▸ TASK DESCRIPTION
Can you give all the records again without altering a single character?

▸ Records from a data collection
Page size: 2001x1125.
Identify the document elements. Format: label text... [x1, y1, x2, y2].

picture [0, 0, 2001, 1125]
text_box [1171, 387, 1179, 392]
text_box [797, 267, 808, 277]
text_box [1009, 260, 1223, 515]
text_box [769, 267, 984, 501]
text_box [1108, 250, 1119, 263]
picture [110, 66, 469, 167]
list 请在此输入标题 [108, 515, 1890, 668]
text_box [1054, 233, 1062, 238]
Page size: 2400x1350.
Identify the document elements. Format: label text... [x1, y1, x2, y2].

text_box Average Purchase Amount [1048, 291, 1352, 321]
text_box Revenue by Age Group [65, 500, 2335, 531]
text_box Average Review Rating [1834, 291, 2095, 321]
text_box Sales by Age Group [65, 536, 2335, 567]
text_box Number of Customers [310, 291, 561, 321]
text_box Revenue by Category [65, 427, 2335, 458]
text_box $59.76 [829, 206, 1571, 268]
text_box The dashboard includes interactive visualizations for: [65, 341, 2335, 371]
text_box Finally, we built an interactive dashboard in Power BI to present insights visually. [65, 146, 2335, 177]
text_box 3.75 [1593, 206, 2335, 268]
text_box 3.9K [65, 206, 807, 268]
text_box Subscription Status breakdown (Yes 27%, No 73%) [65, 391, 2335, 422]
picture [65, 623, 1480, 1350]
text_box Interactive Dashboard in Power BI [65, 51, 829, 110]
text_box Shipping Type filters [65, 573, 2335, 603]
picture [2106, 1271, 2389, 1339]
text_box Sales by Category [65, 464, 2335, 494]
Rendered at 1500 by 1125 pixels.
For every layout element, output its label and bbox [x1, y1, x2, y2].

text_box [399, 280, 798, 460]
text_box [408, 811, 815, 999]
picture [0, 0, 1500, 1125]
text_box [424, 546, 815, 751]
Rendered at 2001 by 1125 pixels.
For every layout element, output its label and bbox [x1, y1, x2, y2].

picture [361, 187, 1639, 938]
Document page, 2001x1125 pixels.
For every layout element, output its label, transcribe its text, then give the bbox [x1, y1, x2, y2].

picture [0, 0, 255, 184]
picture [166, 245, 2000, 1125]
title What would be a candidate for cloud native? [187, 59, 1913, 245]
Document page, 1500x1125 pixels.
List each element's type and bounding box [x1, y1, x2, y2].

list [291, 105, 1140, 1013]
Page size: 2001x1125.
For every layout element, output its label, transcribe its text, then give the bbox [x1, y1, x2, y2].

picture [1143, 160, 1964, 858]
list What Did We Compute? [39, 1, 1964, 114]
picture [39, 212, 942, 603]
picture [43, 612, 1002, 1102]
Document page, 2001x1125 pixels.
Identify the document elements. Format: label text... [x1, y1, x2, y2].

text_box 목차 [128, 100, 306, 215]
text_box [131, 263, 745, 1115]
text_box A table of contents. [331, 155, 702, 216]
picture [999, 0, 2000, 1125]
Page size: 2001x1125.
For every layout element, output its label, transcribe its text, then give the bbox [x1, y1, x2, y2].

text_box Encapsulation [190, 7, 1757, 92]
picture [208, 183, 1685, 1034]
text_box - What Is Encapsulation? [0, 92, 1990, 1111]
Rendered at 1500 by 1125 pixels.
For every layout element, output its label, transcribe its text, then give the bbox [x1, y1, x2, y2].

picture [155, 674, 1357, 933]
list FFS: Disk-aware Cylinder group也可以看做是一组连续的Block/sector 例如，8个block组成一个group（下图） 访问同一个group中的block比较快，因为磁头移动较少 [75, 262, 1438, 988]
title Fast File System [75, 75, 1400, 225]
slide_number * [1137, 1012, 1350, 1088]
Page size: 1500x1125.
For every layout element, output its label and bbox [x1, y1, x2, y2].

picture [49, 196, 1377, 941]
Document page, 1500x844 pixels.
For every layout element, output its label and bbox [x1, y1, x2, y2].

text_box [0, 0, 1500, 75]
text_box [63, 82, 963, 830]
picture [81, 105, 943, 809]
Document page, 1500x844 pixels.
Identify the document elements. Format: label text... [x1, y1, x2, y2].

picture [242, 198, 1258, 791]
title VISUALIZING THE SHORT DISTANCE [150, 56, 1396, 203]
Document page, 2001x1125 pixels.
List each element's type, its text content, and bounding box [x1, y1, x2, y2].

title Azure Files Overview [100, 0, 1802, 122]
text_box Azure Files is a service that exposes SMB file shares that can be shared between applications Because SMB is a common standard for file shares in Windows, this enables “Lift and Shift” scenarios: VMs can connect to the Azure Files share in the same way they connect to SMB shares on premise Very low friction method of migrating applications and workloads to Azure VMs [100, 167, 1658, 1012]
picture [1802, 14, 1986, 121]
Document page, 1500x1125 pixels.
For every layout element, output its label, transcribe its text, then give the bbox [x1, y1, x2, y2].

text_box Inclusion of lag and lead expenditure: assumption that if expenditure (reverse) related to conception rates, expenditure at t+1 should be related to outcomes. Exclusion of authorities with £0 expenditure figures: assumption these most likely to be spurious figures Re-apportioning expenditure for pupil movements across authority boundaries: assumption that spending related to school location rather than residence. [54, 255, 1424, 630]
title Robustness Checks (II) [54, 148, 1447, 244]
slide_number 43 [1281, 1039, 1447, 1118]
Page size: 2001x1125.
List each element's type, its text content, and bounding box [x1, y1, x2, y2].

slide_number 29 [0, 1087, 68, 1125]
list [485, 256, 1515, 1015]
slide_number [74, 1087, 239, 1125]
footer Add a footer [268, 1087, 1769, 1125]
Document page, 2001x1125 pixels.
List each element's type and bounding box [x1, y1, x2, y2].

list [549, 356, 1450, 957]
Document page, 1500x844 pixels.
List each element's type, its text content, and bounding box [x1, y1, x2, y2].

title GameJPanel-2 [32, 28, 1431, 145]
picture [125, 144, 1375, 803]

▸ RESPONSE AREA
Page size: 2001x1125.
Identify the document elements. Format: label text... [x1, y1, x2, y2].

picture [0, 0, 2001, 1125]
text_box [1171, 387, 1179, 392]
text_box [797, 267, 808, 277]
text_box [1009, 260, 1223, 515]
text_box [769, 267, 984, 501]
text_box [1108, 250, 1119, 263]
picture [110, 66, 469, 167]
list 请在此输入标题 [108, 515, 1890, 668]
text_box [1054, 233, 1062, 238]
Page size: 2400x1350.
Identify the document elements. Format: label text... [x1, y1, x2, y2].

text_box Average Purchase Amount [1048, 291, 1352, 321]
text_box Revenue by Age Group [65, 500, 2335, 531]
text_box Average Review Rating [1834, 291, 2095, 321]
text_box Sales by Age Group [65, 536, 2335, 567]
text_box Number of Customers [310, 291, 561, 321]
text_box Revenue by Category [65, 427, 2335, 458]
text_box $59.76 [829, 206, 1571, 268]
text_box The dashboard includes interactive visualizations for: [65, 341, 2335, 371]
text_box Finally, we built an interactive dashboard in Power BI to present insights visually. [65, 146, 2335, 177]
text_box 3.75 [1593, 206, 2335, 268]
text_box 3.9K [65, 206, 807, 268]
text_box Subscription Status breakdown (Yes 27%, No 73%) [65, 391, 2335, 422]
picture [65, 623, 1480, 1350]
text_box Interactive Dashboard in Power BI [65, 51, 829, 110]
text_box Shipping Type filters [65, 573, 2335, 603]
picture [2106, 1271, 2389, 1339]
text_box Sales by Category [65, 464, 2335, 494]
Rendered at 1500 by 1125 pixels.
For every layout element, output its label and bbox [x1, y1, x2, y2].

text_box [399, 280, 798, 460]
text_box [408, 811, 815, 999]
picture [0, 0, 1500, 1125]
text_box [424, 546, 815, 751]
Rendered at 2001 by 1125 pixels.
For every layout element, output its label and bbox [x1, y1, x2, y2].

picture [361, 187, 1639, 938]
Document page, 2001x1125 pixels.
For every layout element, output its label, transcribe its text, then give the bbox [x1, y1, x2, y2].

picture [0, 0, 255, 184]
picture [166, 245, 2000, 1125]
title What would be a candidate for cloud native? [187, 59, 1913, 245]
Document page, 1500x1125 pixels.
List each element's type and bounding box [x1, y1, x2, y2].

list [291, 105, 1140, 1013]
Page size: 2001x1125.
For every layout element, output its label, transcribe its text, then give the bbox [x1, y1, x2, y2].

picture [1143, 160, 1964, 858]
list What Did We Compute? [39, 1, 1964, 114]
picture [39, 212, 942, 603]
picture [43, 612, 1002, 1102]
Document page, 2001x1125 pixels.
Identify the document elements. Format: label text... [x1, y1, x2, y2].

text_box 목차 [128, 100, 306, 215]
text_box [131, 263, 745, 1115]
text_box A table of contents. [331, 155, 702, 216]
picture [999, 0, 2000, 1125]
Page size: 2001x1125.
For every layout element, output its label, transcribe its text, then give the bbox [x1, y1, x2, y2].

text_box Encapsulation [190, 7, 1757, 92]
picture [208, 183, 1685, 1034]
text_box - What Is Encapsulation? [0, 92, 1990, 1111]
Rendered at 1500 by 1125 pixels.
For every layout element, output its label, transcribe its text, then give the bbox [x1, y1, x2, y2].

picture [155, 674, 1357, 933]
list FFS: Disk-aware Cylinder group也可以看做是一组连续的Block/sector 例如，8个block组成一个group（下图） 访问同一个group中的block比较快，因为磁头移动较少 [75, 262, 1438, 988]
title Fast File System [75, 75, 1400, 225]
slide_number * [1137, 1012, 1350, 1088]
Page size: 1500x1125.
For every layout element, output its label and bbox [x1, y1, x2, y2].

picture [49, 196, 1377, 941]
Document page, 1500x844 pixels.
For every layout element, output its label and bbox [x1, y1, x2, y2].

text_box [0, 0, 1500, 75]
text_box [63, 82, 963, 830]
picture [81, 105, 943, 809]
Document page, 1500x844 pixels.
Identify the document elements. Format: label text... [x1, y1, x2, y2].

picture [242, 198, 1258, 791]
title VISUALIZING THE SHORT DISTANCE [150, 56, 1396, 203]
Document page, 2001x1125 pixels.
List each element's type, its text content, and bounding box [x1, y1, x2, y2].

title Azure Files Overview [100, 0, 1802, 122]
text_box Azure Files is a service that exposes SMB file shares that can be shared between applications Because SMB is a common standard for file shares in Windows, this enables “Lift and Shift” scenarios: VMs can connect to the Azure Files share in the same way they connect to SMB shares on premise Very low friction method of migrating applications and workloads to Azure VMs [100, 167, 1658, 1012]
picture [1802, 14, 1986, 121]
Document page, 1500x1125 pixels.
For every layout element, output its label, transcribe its text, then give the bbox [x1, y1, x2, y2].

text_box Inclusion of lag and lead expenditure: assumption that if expenditure (reverse) related to conception rates, expenditure at t+1 should be related to outcomes. Exclusion of authorities with £0 expenditure figures: assumption these most likely to be spurious figures Re-apportioning expenditure for pupil movements across authority boundaries: assumption that spending related to school location rather than residence. [54, 255, 1424, 630]
title Robustness Checks (II) [54, 148, 1447, 244]
slide_number 43 [1281, 1039, 1447, 1118]
Page size: 2001x1125.
List each element's type, its text content, and bounding box [x1, y1, x2, y2].

slide_number 29 [0, 1087, 68, 1125]
list [485, 256, 1515, 1015]
slide_number [74, 1087, 239, 1125]
footer Add a footer [268, 1087, 1769, 1125]
Document page, 2001x1125 pixels.
List each element's type and bounding box [x1, y1, x2, y2].

list [549, 356, 1450, 957]
Document page, 1500x844 pixels.
List each element's type, its text content, and bounding box [x1, y1, x2, y2].

title GameJPanel-2 [32, 28, 1431, 145]
picture [125, 144, 1375, 803]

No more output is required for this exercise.